▶ Task requirements:
All that is wanted is an exact copy of the lines below, starting at the one that contains "Hourly Rate, Peterson Trista: 11 -> 12.5" and running to the end.

═══ Material supplied ═══

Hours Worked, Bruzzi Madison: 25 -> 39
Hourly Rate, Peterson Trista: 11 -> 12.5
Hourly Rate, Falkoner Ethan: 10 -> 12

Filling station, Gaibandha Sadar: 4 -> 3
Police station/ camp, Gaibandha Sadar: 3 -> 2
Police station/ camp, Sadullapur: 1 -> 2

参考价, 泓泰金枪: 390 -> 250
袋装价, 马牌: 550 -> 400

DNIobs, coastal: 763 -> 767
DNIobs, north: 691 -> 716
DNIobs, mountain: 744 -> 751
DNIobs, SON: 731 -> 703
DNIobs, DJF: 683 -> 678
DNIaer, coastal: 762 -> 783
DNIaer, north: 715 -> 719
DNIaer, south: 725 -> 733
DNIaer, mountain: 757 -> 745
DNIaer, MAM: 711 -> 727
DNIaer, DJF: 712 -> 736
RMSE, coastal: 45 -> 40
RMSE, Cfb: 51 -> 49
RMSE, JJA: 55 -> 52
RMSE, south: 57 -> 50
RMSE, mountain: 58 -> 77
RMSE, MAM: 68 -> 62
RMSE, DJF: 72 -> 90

═══

▶ Written reply:
Hourly Rate, Peterson Trista: 11 -> 12.5
Hourly Rate, Falkoner Ethan: 10 -> 12

Filling station, Gaibandha Sadar: 4 -> 3
Police station/ camp, Gaibandha Sadar: 3 -> 2
Police station/ camp, Sadullapur: 1 -> 2

参考价, 泓泰金枪: 390 -> 250
袋装价, 马牌: 550 -> 400

DNIobs, coastal: 763 -> 767
DNIobs, north: 691 -> 716
DNIobs, mountain: 744 -> 751
DNIobs, SON: 731 -> 703
DNIobs, DJF: 683 -> 678
DNIaer, coastal: 762 -> 783
DNIaer, north: 715 -> 719
DNIaer, south: 725 -> 733
DNIaer, mountain: 757 -> 745
DNIaer, MAM: 711 -> 727
DNIaer, DJF: 712 -> 736
RMSE, coastal: 45 -> 40
RMSE, Cfb: 51 -> 49
RMSE, JJA: 55 -> 52
RMSE, south: 57 -> 50
RMSE, mountain: 58 -> 77
RMSE, MAM: 68 -> 62
RMSE, DJF: 72 -> 90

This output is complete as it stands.